Cuando el primer ministro François Fillon sostiene que las religiones deben reflexionar sobre “sus costumbres más ancestrales”, y pone como ejemplo las carnicerías halal y kosher, de las comunidades musulmana y judía, respectivamente, sale inmediatamente a escena la eurodiputada Rachida Dati, educada en el islam y rescatada por Sarkozy para esta campaña, y acusa a Fillon de tener “un concepto loco del laicismo que no es el del presidente de la República”. Cuando el ministro del Interior, Claude Guéant, pisa terreno parecido, lleva a los intelectuales más respetados a recordar que la neutralidad del Estado en materia religiosa es la única garantía de respeto para todas las confesiones.
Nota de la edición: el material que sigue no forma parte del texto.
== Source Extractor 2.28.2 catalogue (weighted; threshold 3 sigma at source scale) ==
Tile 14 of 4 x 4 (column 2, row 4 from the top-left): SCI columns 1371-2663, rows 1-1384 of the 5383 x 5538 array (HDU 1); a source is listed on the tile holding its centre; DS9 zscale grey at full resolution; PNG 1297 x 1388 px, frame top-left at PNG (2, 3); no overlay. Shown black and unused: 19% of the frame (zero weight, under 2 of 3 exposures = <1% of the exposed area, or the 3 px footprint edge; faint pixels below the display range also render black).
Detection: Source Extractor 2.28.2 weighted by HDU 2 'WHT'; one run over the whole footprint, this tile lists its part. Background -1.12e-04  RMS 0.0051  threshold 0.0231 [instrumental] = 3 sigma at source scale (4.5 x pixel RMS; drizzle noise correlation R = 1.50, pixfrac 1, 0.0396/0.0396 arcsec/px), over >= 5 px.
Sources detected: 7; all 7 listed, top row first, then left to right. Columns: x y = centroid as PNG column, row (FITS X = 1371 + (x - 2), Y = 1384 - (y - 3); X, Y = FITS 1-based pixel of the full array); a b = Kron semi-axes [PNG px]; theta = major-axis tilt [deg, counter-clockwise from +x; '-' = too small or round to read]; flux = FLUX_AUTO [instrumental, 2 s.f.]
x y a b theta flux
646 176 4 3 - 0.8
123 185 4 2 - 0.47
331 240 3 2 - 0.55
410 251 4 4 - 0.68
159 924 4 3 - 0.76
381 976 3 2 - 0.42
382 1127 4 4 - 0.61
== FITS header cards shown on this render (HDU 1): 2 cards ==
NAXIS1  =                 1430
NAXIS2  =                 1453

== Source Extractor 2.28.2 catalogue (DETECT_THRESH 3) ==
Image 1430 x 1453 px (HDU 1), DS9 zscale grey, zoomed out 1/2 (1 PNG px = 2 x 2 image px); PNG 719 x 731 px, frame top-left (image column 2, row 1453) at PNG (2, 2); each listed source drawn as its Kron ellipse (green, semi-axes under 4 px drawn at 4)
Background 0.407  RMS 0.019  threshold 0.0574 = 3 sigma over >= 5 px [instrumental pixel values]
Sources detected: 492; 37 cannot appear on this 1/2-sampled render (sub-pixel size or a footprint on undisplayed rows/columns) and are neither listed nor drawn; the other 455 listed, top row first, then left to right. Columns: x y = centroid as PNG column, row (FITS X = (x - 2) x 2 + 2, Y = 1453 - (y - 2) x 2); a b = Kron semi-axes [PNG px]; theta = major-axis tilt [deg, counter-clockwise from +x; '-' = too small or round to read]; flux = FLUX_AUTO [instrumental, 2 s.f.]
Así lo ha hecho Jean Daniel, fundador del semanario progresista francés Le Nouvel Observateur: “La laicidad no ha sido nunca el descreimiento y jamás ha estigmatizado la religión. Es lo contrario. Incluso si en sus inicios se concibió para limitar la hegemonía de la Iglesia católica, se transformó en una disposición jurídica que garantiza la libertad de todas las religiones, pero también el derecho a no creer. Los artesanos de la ley de 1905 estaban lejos de ser todos unos descreídos (…) Para ellos, se redujo a una fuerte y simple proclamación: la separación total de la Iglesia y el Estado”.

Daniel y otros muchos suscriben el principio según el cual “cuando se trata de llevar el velo o de rezar en la calle, cabe sostener que la práctica de la fe debe ser un asunto privado y limitarse a la intimidad del hogar o de los lugares de culto”. Pero disienten radicalmente de la operación de Sarkozy, que apunta a una cristianización de la defensa de la identidad nacional, aunque el pretexto sea la salvaguarda del Estado laico. Sihem Habchi, expresidenta de la asociación Ni Putas Ni Sumisas, sostiene que los relativistas de izquierda y de derecha y los islamistas persiguen el mismo objetivo, y apunta a Sarkozy y su círculo: “En nuestro tiempo, en el nivel más alto del Estado, se legitima esta demolición de la laicidad organizada, reduciendo los valores universales a la protección de la sociedad occidental y de sus raíces cristianas (…) ¿Cómo pretender que nuestros valores, cívicos e ilustrados, son universales si no somos capaces de demostrar antes que son universalizables”.

La profesora Karen Armstrong afirma en Los orígenes del fundamentalismo en el judaísmo, el cristianismo y el islam, publicado en el 2004: “En Norteamérica, la religión ha liderado la oposición durante mucho tiempo. Su ascenso y caída siempre han sido cíclicos y los acontecimientos de los últimos años indican que todavía hay un estado de guerra incipiente entre los conservadores y los liberales, que a veces llega a ser aterradoramente explícito”. ¿Puede pasar Francia por una experiencia similar si se concretan los riesgos de fractura social derivados de las oleadas migratorias?